Summary of the invention

In order to solve the above-mentioned technical problems, the present invention provides a kind for the treatment of method and apparatus of server failure, can Improve the treatment effeciency of server hard disc failure.

In order to reach the object of the invention, the present invention provides a kind of processing methods of server failure, which is characterized in that packet It includes:

When the hard disk for detecting server breaks down, the fault type of disk is determined；

Judge the fault type whether in local pre-stored recoverable error listing；

If the fault type in the recoverable error listing, obtains the corresponding solution of the fault type Strategy, and execute the resolution policy of the fault type.

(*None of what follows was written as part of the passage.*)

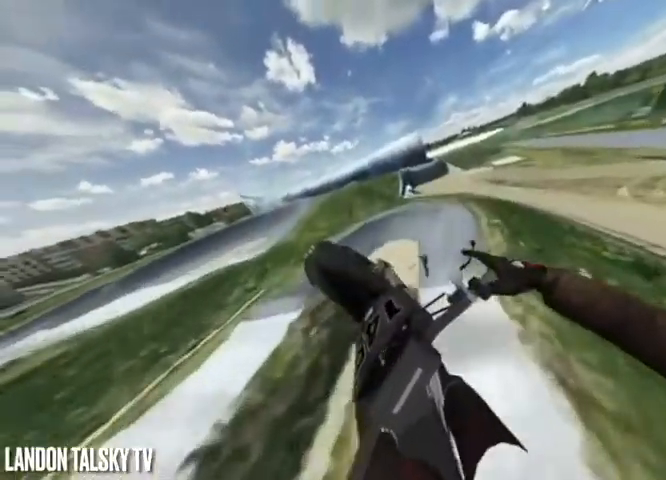
{"dt_ms": 500, "buttons": ["L2"], "left_stick": "center", "right_stick": "up", "events": [[208, "right_stick", "up"], [375, "L2", "down"]]}
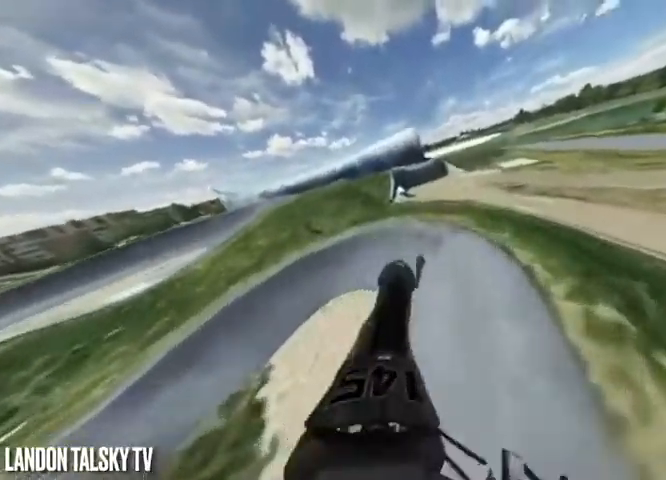
{"dt_ms": 500, "buttons": [], "left_stick": "center", "right_stick": "down", "events": [[83, "right_stick", "center"], [167, "L2", "up"], [208, "right_stick", "down"]]}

Wherein, the method also has a characteristic that the corresponding resolution policy of the acquisition fault type, and executes The resolution policy of the fault type includes:

The corresponding processing strategie of the fault type is searched from pre-set fault recovery knowledge base；

According to the fault recovery tool recorded in the processing strategie, the access right of the fault recovery tool is obtained；

According to the processing strategie, the fault recovery tool is run.

Wherein, the method also has a characteristic that the corresponding resolution policy of the acquisition fault type, and executes After the resolution policy of the fault type, the method also includes:

Whether the failure for detecting the disk releases；

If the trouble shooting of the disk notifies the failure of the disk to release；Otherwise, the failure is carried out Alarming processing.

Wherein, the method also have a characteristic that the method also includes:

If not in the recoverable error listing, the fault type of the disk is carried out for the fault type Alarming processing.

Wherein, after the method also has a characteristic that the fault type by the disk carries out alarming processing, The method also includes:

When detecting that the failure to the disk is handled, the resolution policy to the failure is recorded；

Identify that processing strategie and used disk restore tool in the resolution policy；

Processing strategie in the resolution policy of the fault type is increased in fault recovery knowledge base, and configures the solution Decision slightly in fault recovery tool.

In order to reach the object of the invention, the present invention provides a kind of processing units of server failure, comprising:

Determining module, for determining the fault type of disk when the hard disk for detecting server breaks down；

Judgment module, for judging the fault type whether in local pre-stored recoverable error listing；

Processing module, if obtaining the failure in the recoverable error listing for the fault type The corresponding resolution policy of type, and execute the resolution policy of the fault type.

Wherein, described device also has a characteristic that the processing module includes:

Searching unit, for searching the corresponding processing plan of the fault type from pre-set fault recovery knowledge base Slightly；

Acquiring unit, for obtaining the fault recovery work according to the fault recovery tool recorded in the processing strategie The access right of tool；

Running unit, for running the fault recovery tool according to the processing strategie.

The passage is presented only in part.